Library Diva's Guide to Volunteering…

{December 29, 2010}   helicopter parents

I never really heard this term until a couple of years ago but since I’ve heard it, I’ve experienced the Helicopter Parent at least 2-3 times a week in regards to their children volunteering.

I possibly had one today, but this dad was leaning more on the side of caring and concerned father then the actual hover-er that I have seen in the past.

Helicopter Parents come out of the woodwork when their kids need something. You’ll usually see them when their kids go to college, hovering around the dorms, hovering around the tail gate parties, the frat parties, gosh…I guess mostly around the parties when you think about it.

Then there are those Helicopter Parents who hover around their kids academics, science fair projects, and volunteer and community service hours.

That’s where I step in, the Helicopter Parent can practically do everything else, BUT their kids volunteer service, but they’ll do everything they can up until their child comes in to volunteer and that includes calling to inquire, fill out the application and set the schedule.

…and this is where I get them every time…”If your child needs the service and the hours, how come you are calling me?” The Helicopter Parent doesn’t like that question. They go into tailspin, nose dive and some actually burst into flames.

The H.P’s get very defensive on that question. But I stick to my guns and pull out the old lecture of “give a man a fish, fish for the day; teach a man to fish, fish for a lifetime” but they don’t care.

The sad thing is when I do finally meet the H.C. (hovered over child), the parents have already ruined my first impression of them. If they have a service requirement, that’s one thing, but if the parent is forcing them, it just makes for a really really bad scene. I really try to meet one on one with these kids to make sure they want to volunteer and will enjoy it, but since I’m dealing with Helicopter Parents, they hover during the interview, the orientation and the training.

The library does not budget for Helicopter Parent Flak Jackets so it’s just by sheer grit and determination that I make it through.  They are a very interesting and entertaining bunch and I’m sure there will be more stories to come.


My office mate who teaches our ESL and Community Education classes had to leave the office and cross 2 times zones because of a family death.  She had already had a graduation/holiday party planned for the members of her classes. Our supervisor and I gladly stepped in to lay the party out, pass out the certificates and chat up with the guests and of course,  eat pizza.

We didn’t really expect a big turn out, mostly because my office mate is the star of the show. Truly loved by the 40 languages of students that she represents, she’s an excellent instructor and all around good person. As her students began to roll in, you can immediately sense disappointment in having Sonya not there.

After a few pleasantries, conversation was already beginning to become a little stale. In any language, you can  never go wrong when you bring up the topic of food. That rejuvenated all discussion.

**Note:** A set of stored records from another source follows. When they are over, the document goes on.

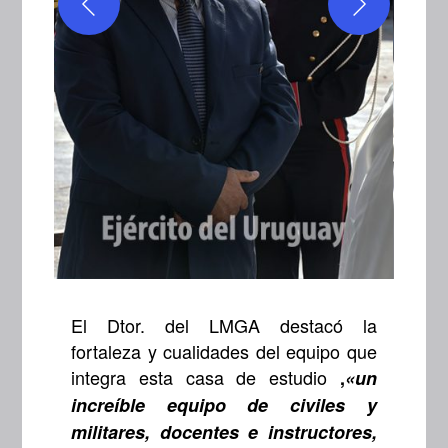
El Dtor. del LMGA destacó la
fortaleza y cualidades del equipo que
integra esta casa de estudio
,
«un
increíble equipo de civiles y
militares, docentes e instructores,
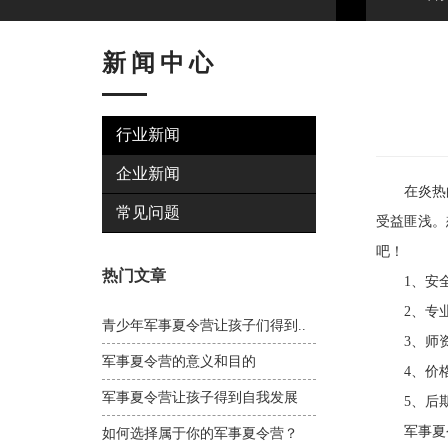
新闻中心
行业新闻
企业新闻
在炎热的
常见问题
受益匪浅。
吧！
热门文章
1、安全
2、专业：
青少年军事夏令营让孩子们得到..
3、师资
军事夏令营的意义和目的
4、价格
军事夏令营让孩子得到自我发展
5、后期
军事夏令
如何选择属于你的军事夏令营？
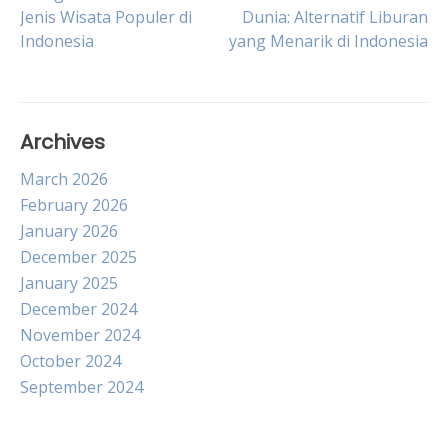
Post
Jenis Wisata Populer di
Dunia: Alternatif Liburan
Indonesia
yang Menarik di Indonesia
navigation
Archives
March 2026
February 2026
January 2026
December 2025
January 2025
December 2024
November 2024
October 2024
September 2024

We sipped on rice punch from Korea, nibbled Mexican macaroons, ate pizza (onions and cheese?), and had good ole American Mesquite BBQ chips.

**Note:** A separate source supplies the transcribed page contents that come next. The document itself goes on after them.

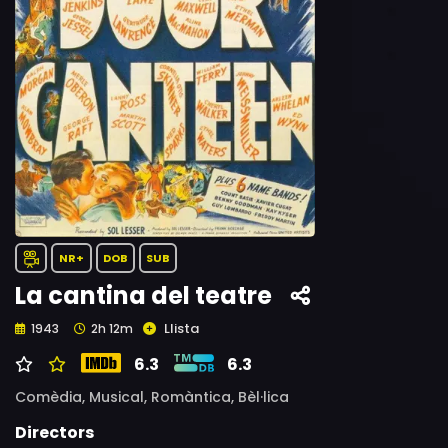
NR+
DOB
SUB
La cantina del teatre
Llista
1943
2h 12m
6.3
6.3
Comèdia,
Musical,
Romàntica,
Bèl·lica
Directors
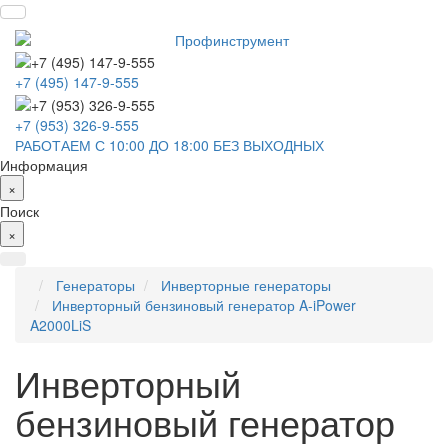
+7 (495) 147-9-555
+7 (953) 326-9-555
РАБОТАЕМ С 10:00 ДО 18:00 БЕЗ ВЫХОДНЫХ
Информация
×
Поиск
×
Генераторы
Инверторные генераторы
Инверторный бензиновый генератор A-iPower
A2000LiS
Инверторный
бензиновый генератор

One of the students brought her two small children. As we were discussing the politics of Putin in Russia on our end of the table with a student from the Ukraine,  we heard the words Capris Sun Juice Boxes at the other end. A hush fell upon the guests. Suddenly, discussions began to flare up, words and sentences mixed in English and the native tongues were a buzz with the words “straws”, “wrappers”, “all over the house”, and  “boxes and boxes of Capris Sun”.

It was if we were holding the first ever ” Capris Sun Summit” right there in the library center meeting room. With the passion that these moms of the nations had over Capris Sun Juice Boxes and Pouches, imagine what could be accomplished across the world?!